--- Provided entries ---

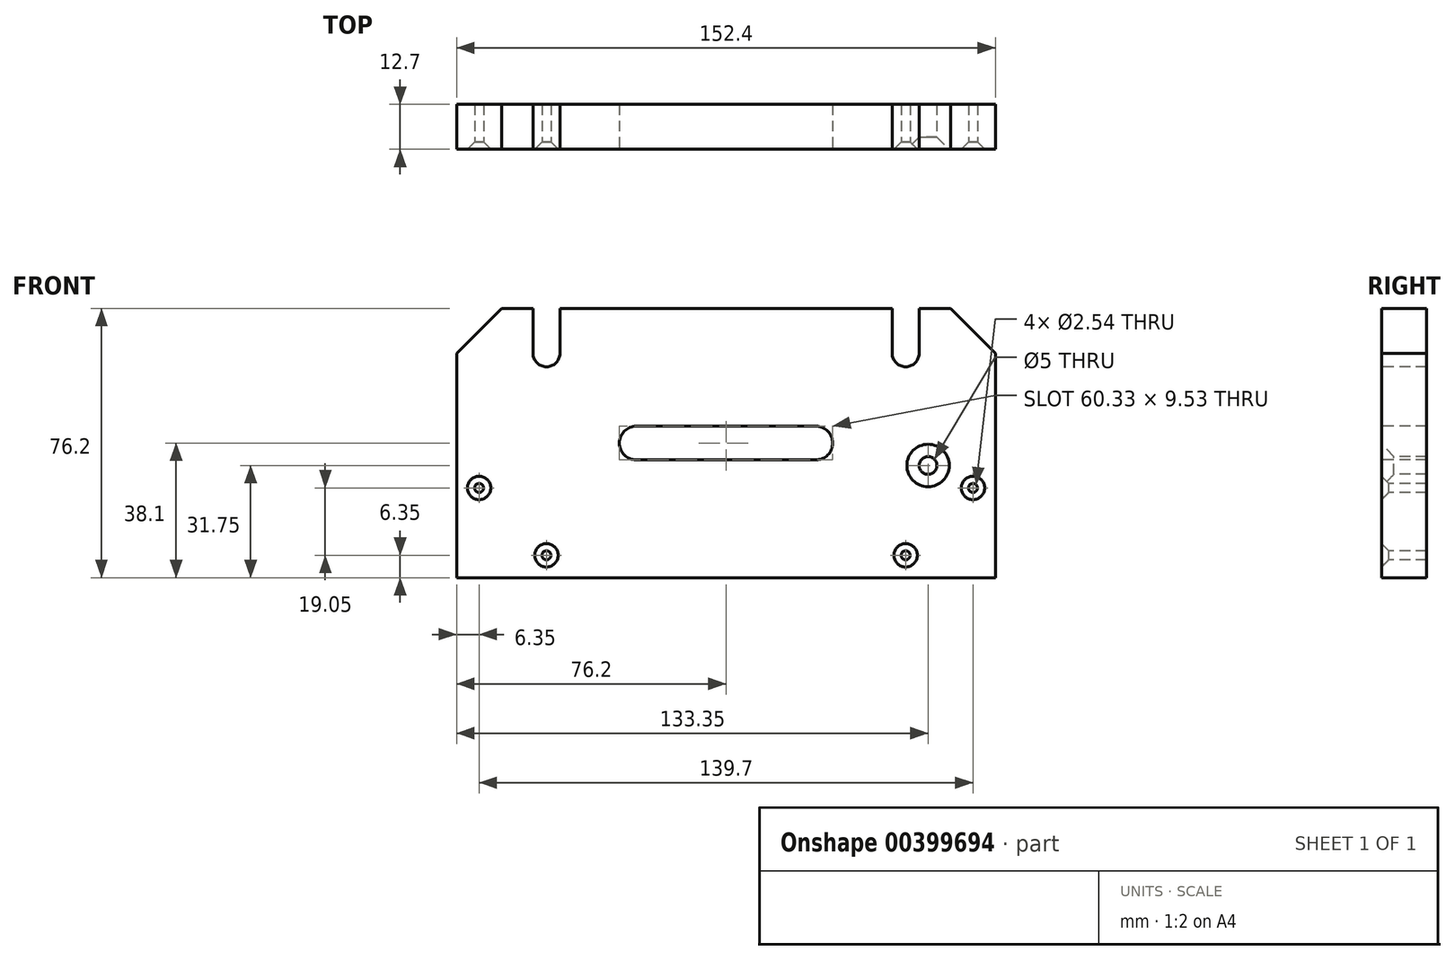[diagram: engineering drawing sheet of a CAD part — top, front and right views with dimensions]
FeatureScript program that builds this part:
annotation { "Feature Type Name" : "Feature", "Feature Type Description" : "" }
export const myFeature = defineFeature(function(context is Context, id is Id, definition is map)
    precondition{}
    {
        {
            var Q0;
            Q0=qCreatedBy(makeId("Front.planeOp"),FACE);
            var sketch = newSketch(context, id + "F0", { "sketchPlane" : qUnion([Q0])});
            skLineSegment(sketch, "E0.bottom", {"start": v(-76.2, 38.1) * mm, "end": v(76.2, 38.1) * mm});
            skLineSegment(sketch, "E0.top", {"start": v(-76.2, -38.1) * mm, "end": v(76.2, -38.1) * mm});
            skLineSegment(sketch, "E0.left", {"start": v(-76.2, 38.1) * mm, "end": v(-76.2, -38.1) * mm});
            skLineSegment(sketch, "E0.right", {"start": v(76.2, 38.1) * mm, "end": v(76.2, -38.1) * mm});
            skLineSegment(sketch, "E1", {"start": v(-76.2, 25.4) * mm, "end": v(-63.5, 38.1) * mm});
            skLineSegment(sketch, "E2", {"start": v(0, 38.1) * mm, "end": v(0, -38.1) * mm, "construction": true});
            skLineSegment(sketch, "E3.MirrorCS", {"start": v(76.2, 25.4) * mm, "end": v(63.5, 38.1) * mm});
            skSolve(sketch);
        }
        {
            var Q0;
            {var subQ1=sQuery(id+"F0.wireOp",EDGE,"E0.top");Q0=makeQuery(id+"F0.imprint","IMPRINT",FACE,{"disambiguationData":[TD([[makeQuery(id+"F0.imprint","IMPRINT",EDGE,{"derivedFrom":subQ1}),1.0]])]});}
            extrude(context, id + "F1", {"entities" : qUnion([Q0]), "depth" : 12.7 * mm});
        }
        {
            var Q0;
            Q0=makeQuery(id+"F1.opExtrude","CAP_FACE",FACE,{"disambiguationData":[OSD([sQuery(id+"F0.wireOp",EDGE,"E0.bottom"),sQuery(id+"F0.wireOp",EDGE,"E0.top"),sQuery(id+"F0.wireOp",EDGE,"E0.left"),sQuery(id+"F0.wireOp",EDGE,"E0.right"),sQuery(id+"F0.wireOp",EDGE,"E1"),sQuery(id+"F0.wireOp",EDGE,"E3.MirrorCS")])],"isStart":false});
            var sketch = newSketch(context, id + "F2", { "sketchPlane" : qUnion([Q0])});
            skLineSegment(sketch, "E4", {"start": v(0, 38.1) * mm, "end": v(0, -38.1) * mm, "construction": true});
            skLineSegment(sketch, "E5", {"start": v(-54.6, 38.1) * mm, "end": v(-54.6, 25.4) * mm});
            skLineSegment(sketch, "E6", {"start": v(-50.8, 38.1) * mm, "end": v(-50.8, 14.68) * mm, "construction": true});
            skArc(sketch, "E7", {"start": v(-54.6, 25.4) * mm, "mid": v(-50.8, 21.59) * mm, "end": v(-46.99, 25.4) * mm});
            skLineSegment(sketch, "E8.MirrorCS", {"start": v(-46.99, 38.1) * mm, "end": v(-46.99, 25.4) * mm});
            skLineSegment(sketch, "E9.MirrorCS", {"start": v(54.61, 38.1) * mm, "end": v(54.61, 25.4) * mm});
            skLineSegment(sketch, "E10.MirrorCS", {"start": v(47, 38.1) * mm, "end": v(47, 25.4) * mm});
            skArc(sketch, "E11.MirrorCS", {"start": v(54.61, 25.4) * mm, "mid": v(50.8, 21.59) * mm, "end": v(47, 25.4) * mm});
            skLineSegment(sketch, "E12", {"start": v(-34.63, 0) * mm, "end": v(53.06, 0) * mm, "construction": true});
            skLineSegment(sketch, "E13", {"start": v(0, 4.76) * mm, "end": v(-25.4, 4.76) * mm});
            skArc(sketch, "E14", {"start": v(-25.4, 4.76) * mm, "mid": v(-30.16, 0) * mm, "end": v(-25.4, -4.76) * mm});
            skLineSegment(sketch, "E15.MirrorCS", {"start": v(0, -4.76) * mm, "end": v(-25.4, -4.76) * mm});
            skLineSegment(sketch, "E16.MirrorCS", {"start": v(0, -4.76) * mm, "end": v(25.4, -4.76) * mm});
            skArc(sketch, "E17.MirrorCS", {"start": v(25.4, 4.76) * mm, "mid": v(30.16, 0) * mm, "end": v(25.4, -4.76) * mm});
            skLineSegment(sketch, "E18.MirrorCS", {"start": v(0, 4.76) * mm, "end": v(25.4, 4.76) * mm});
            skSolve(sketch);
        }
        {
            var Q0;
            {var subQ0=sQuery(id+"F2.wireOp",EDGE,"E5");Q0=makeQuery(id+"F2.imprint","IMPRINT",FACE,{"disambiguationData":[TD([[makeQuery(id+"F2.imprint","IMPRINT",EDGE,{"derivedFrom":subQ0}),1.0]])]});}
            var Q1;
            Q1=makeQuery(id+"F2.imprint","IMPRINT",FACE,{"disambiguationData":[TD([[makeQuery(id+"F2.imprint","IMPRINT",EDGE,{"derivedFrom":sQuery(id+"F2.wireOp",EDGE,"E13")}),1.0]])]});
            var Q2;
            {var subQ0=sQuery(id+"F2.wireOp",EDGE,"E9.MirrorCS");Q2=makeQuery(id+"F2.imprint","IMPRINT",FACE,{"disambiguationData":[TD([[makeQuery(id+"F2.imprint","IMPRINT",EDGE,{"derivedFrom":subQ0}),-1.0]])]});}
            extrude(context, id + "F3", {"entities" : qUnion([Q0, Q1, Q2]), "operationType" : NewBodyOperationType.REMOVE, "endBound" : BoundingType.THROUGH_ALL, "oppositeDirection" : true, "depth" : 25.4 * mm});
        }
        {
            var Q0;
            Q0=makeQuery(id+"F1.opExtrude","CAP_FACE",FACE,{"disambiguationData":[OSD([sQuery(id+"F0.wireOp",EDGE,"E0.bottom"),sQuery(id+"F0.wireOp",EDGE,"E0.top"),sQuery(id+"F0.wireOp",EDGE,"E0.left"),sQuery(id+"F0.wireOp",EDGE,"E0.right"),sQuery(id+"F0.wireOp",EDGE,"E1"),sQuery(id+"F0.wireOp",EDGE,"E3.MirrorCS")])],"isStart":false});
            var sketch = newSketch(context, id + "F4", { "sketchPlane" : qUnion([Q0])});
            skLineSegment(sketch, "E19", {"start": v(0, 38.1) * mm, "end": v(0, -38.1) * mm, "construction": true});
            skLineSegment(sketch, "E20", {"start": v(-76.2, -31.75) * mm, "end": v(76.2, -31.75) * mm, "construction": true});
            skLineSegment(sketch, "E21", {"start": v(-69.85, 17.06) * mm, "end": v(-69.85, -38.1) * mm, "construction": true});
            skPoint(sketch, "E22", {"position": v(-50.8, -31.75) * mm});
            skPoint(sketch, "E23", {"position": v(-69.85, -12.7) * mm});
            skPoint(sketch, "E24.MirrorP", {"position": v(50.8, -31.75) * mm});
            skPoint(sketch, "E25.MirrorP", {"position": v(69.85, -12.7) * mm});
            skPoint(sketch, "E26", {"position": v(57.15, -6.35) * mm});
            skSolve(sketch);
        }
        {
            var Q0;
            Q0=sQuery(id+"F4.wireOp",VERTEX,"E23");
            var Q1;
            Q1=sQuery(id+"F4.wireOp",VERTEX,"E22");
            var Q2;
            Q2=sQuery(id+"F4.wireOp",VERTEX,"E24.MirrorP");
            var Q3;
            Q3=sQuery(id+"F4.wireOp",VERTEX,"E25.MirrorP");
            var Q4;
            Q4=makeQuery(id+"F1.opExtrude","SWEPT_BODY",BODY,{"disambiguationData":[OSD([sQuery(id+"F0.wireOp",EDGE,"E0.bottom"),sQuery(id+"F0.wireOp",EDGE,"E0.top"),sQuery(id+"F0.wireOp",EDGE,"E0.left"),sQuery(id+"F0.wireOp",EDGE,"E0.right"),sQuery(id+"F0.wireOp",EDGE,"E1"),sQuery(id+"F0.wireOp",EDGE,"E3.MirrorCS")])]});
            hole(context, id + "F5", {"style" : HoleStyle.C_SINK, "endStyle" : HoleEndStyle.THROUGH, "holeDiameter" : 2.54 * mm, "cSinkDiameter" : 6.6 * mm, "cSinkAngle" : 90 * degree, "isTappedThrough" : true, "tappedDepth" : 12.7 * mm, "tapClearance" : 3, "locations" : qUnion([Q0, Q1, Q2, Q3]), "scope" : qUnion([Q4])});
        }
        {
            var Q0;
            Q0=sQuery(id+"F4.wireOp",VERTEX,"E26");
            var Q1;
            Q1=makeQuery(id+"F1.opExtrude","SWEPT_BODY",BODY,{"disambiguationData":[OSD([sQuery(id+"F0.wireOp",EDGE,"E0.bottom"),sQuery(id+"F0.wireOp",EDGE,"E0.top"),sQuery(id+"F0.wireOp",EDGE,"E0.left"),sQuery(id+"F0.wireOp",EDGE,"E0.right"),sQuery(id+"F0.wireOp",EDGE,"E1"),sQuery(id+"F0.wireOp",EDGE,"E3.MirrorCS")])]});
            hole(context, id + "F6", {"style" : HoleStyle.C_SINK, "endStyle" : HoleEndStyle.THROUGH, "holeDiameter" : 5 * mm, "cSinkDiameter" : 12 * mm, "cSinkAngle" : 90 * degree, "isTappedThrough" : true, "tappedDepth" : 12.7 * mm, "tapClearance" : 3, "locations" : qUnion([Q0]), "scope" : qUnion([Q1])});
        }
    });
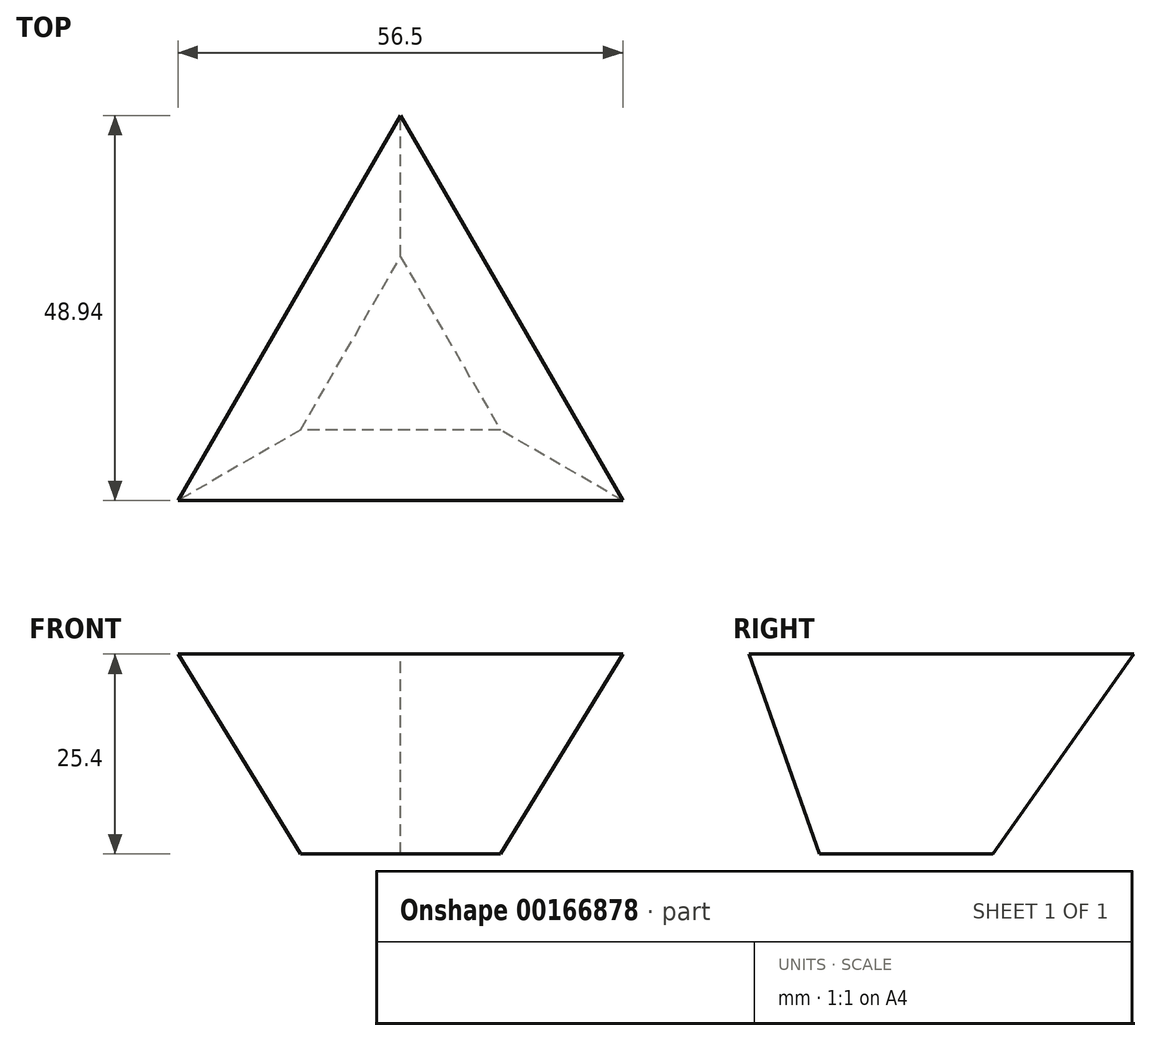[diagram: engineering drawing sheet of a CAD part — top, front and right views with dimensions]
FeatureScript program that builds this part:
annotation { "Feature Type Name" : "Feature", "Feature Type Description" : "" }
export const myFeature = defineFeature(function(context is Context, id is Id, definition is map)
    precondition{}
    {
        {
            var Q0;
            Q0=qCreatedBy(makeId("Top.planeOp"),FACE);
            var sketch = newSketch(context, id + "F0", { "sketchPlane" : qUnion([Q0])});
            skLineSegment(sketch, "E0", {"start": v(12.7, 0) * mm, "end": v(0, 22) * mm});
            skLineSegment(sketch, "E1", {"start": v(-12.7, 0) * mm, "end": v(0, 22) * mm});
            skLineSegment(sketch, "E2", {"start": v(-12.7, 0) * mm, "end": v(12.7, 0) * mm});
            skSolve(sketch);
        }
        {
            var Q0;
            Q0=makeQuery(id+"F0.imprint","IMPRINT",FACE,{"disambiguationData":[TD([[makeQuery(id+"F0.imprint","IMPRINT",EDGE,{"derivedFrom":sQuery(id+"F0.wireOp",EDGE,"E0")}),1.0]])]});
            extrude(context, id + "F1", {"entities" : qUnion([Q0]), "depth" : 25.4 * mm, "hasDraft" : true, "draftAngle" : 90 * degree - atan(2 * (2 ^ 0.5))});
        }
    });
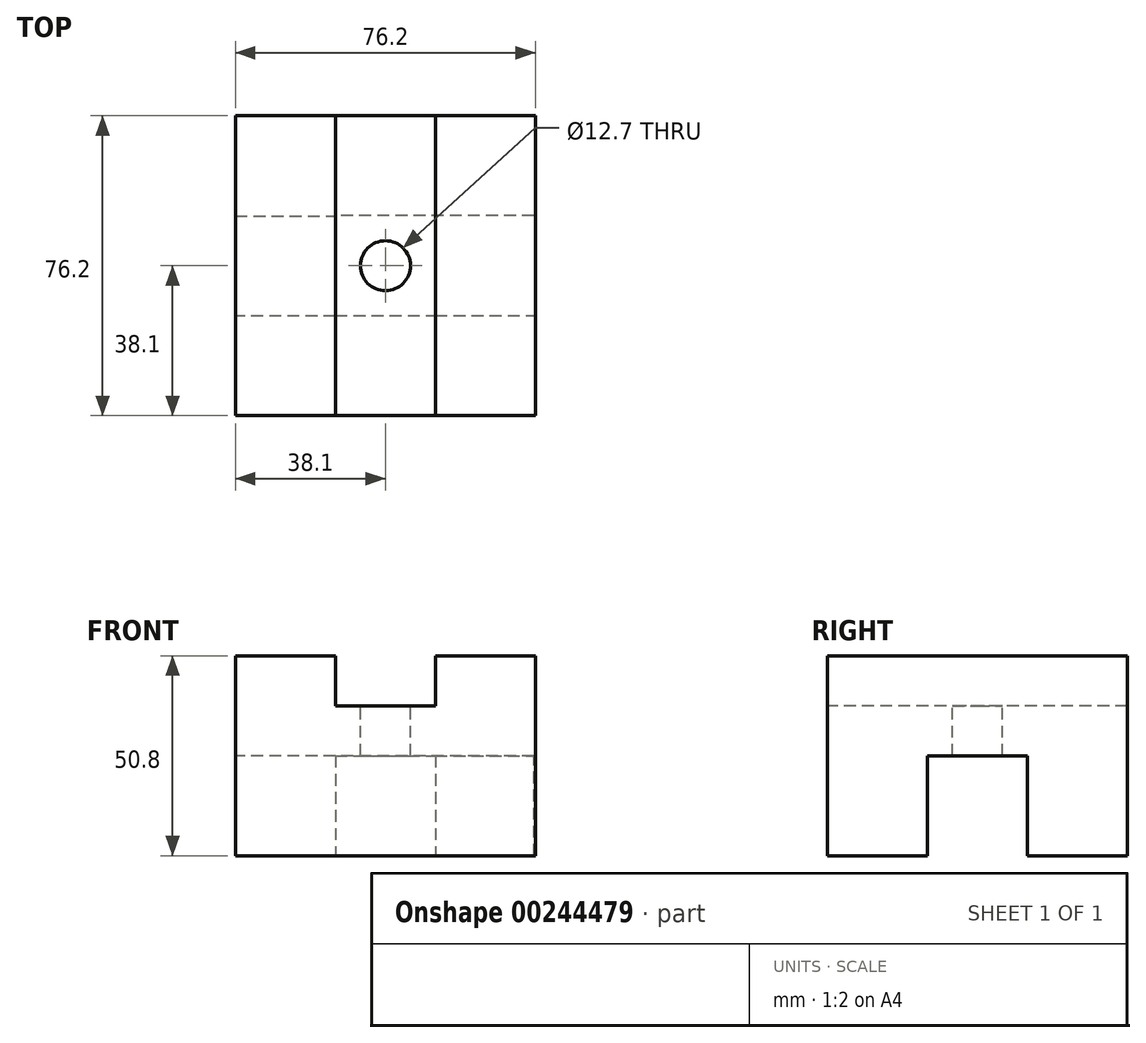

---

### Task goal:
Return the rows verbatim, beginning at their first line and stopping after the line that contains "v(-54.6, 38.1) *", with both ends included. Leave the pictures out of your answer.

### Correct result:
[diagram: engineering drawing sheet of a CAD part — top, front and right views with dimensions]
FeatureScript program that builds this part:
annotation { "Feature Type Name" : "Feature", "Feature Type Description" : "" }
export const myFeature = defineFeature(function(context is Context, id is Id, definition is map)
    precondition{}
    {
        {
            var Q0;
            Q0=qCreatedBy(makeId("Front.planeOp"),FACE);
            var sketch = newSketch(context, id + "F0", { "sketchPlane" : qUnion([Q0])});
            skLineSegment(sketch, "E0.bottom", {"start": v(-76.2, 38.1) * mm, "end": v(76.2, 38.1) * mm});
            skLineSegment(sketch, "E0.top", {"start": v(-76.2, -38.1) * mm, "end": v(76.2, -38.1) * mm});
            skLineSegment(sketch, "E0.left", {"start": v(-76.2, 38.1) * mm, "end": v(-76.2, -38.1) * mm});
            skLineSegment(sketch, "E0.right", {"start": v(76.2, 38.1) * mm, "end": v(76.2, -38.1) * mm});
            skLineSegment(sketch, "E1", {"start": v(-76.2, 25.4) * mm, "end": v(-63.5, 38.1) * mm});
            skLineSegment(sketch, "E2", {"start": v(0, 38.1) * mm, "end": v(0, -38.1) * mm, "construction": true});
            skLineSegment(sketch, "E3.MirrorCS", {"start": v(76.2, 25.4) * mm, "end": v(63.5, 38.1) * mm});
            skSolve(sketch);
        }
        {
            var Q0;
            {var subQ1=sQuery(id+"F0.wireOp",EDGE,"E0.top");Q0=makeQuery(id+"F0.imprint","IMPRINT",FACE,{"disambiguationData":[TD([[makeQuery(id+"F0.imprint","IMPRINT",EDGE,{"derivedFrom":subQ1}),1.0]])]});}
            extrude(context, id + "F1", {"entities" : qUnion([Q0]), "depth" : 12.7 * mm});
        }
        {
            var Q0;
            Q0=makeQuery(id+"F1.opExtrude","CAP_FACE",FACE,{"disambiguationData":[OSD([sQuery(id+"F0.wireOp",EDGE,"E0.bottom"),sQuery(id+"F0.wireOp",EDGE,"E0.top"),sQuery(id+"F0.wireOp",EDGE,"E0.left"),sQuery(id+"F0.wireOp",EDGE,"E0.right"),sQuery(id+"F0.wireOp",EDGE,"E1"),sQuery(id+"F0.wireOp",EDGE,"E3.MirrorCS")])],"isStart":false});
            var sketch = newSketch(context, id + "F2", { "sketchPlane" : qUnion([Q0])});
            skLineSegment(sketch, "E4", {"start": v(0, 38.1) * mm, "end": v(0, -38.1) * mm, "construction": true});
            skLineSegment(sketch, "E5", {"start": v(-54.6, 38.1) * mm, "end": v(-54.6, 25.4) * mm});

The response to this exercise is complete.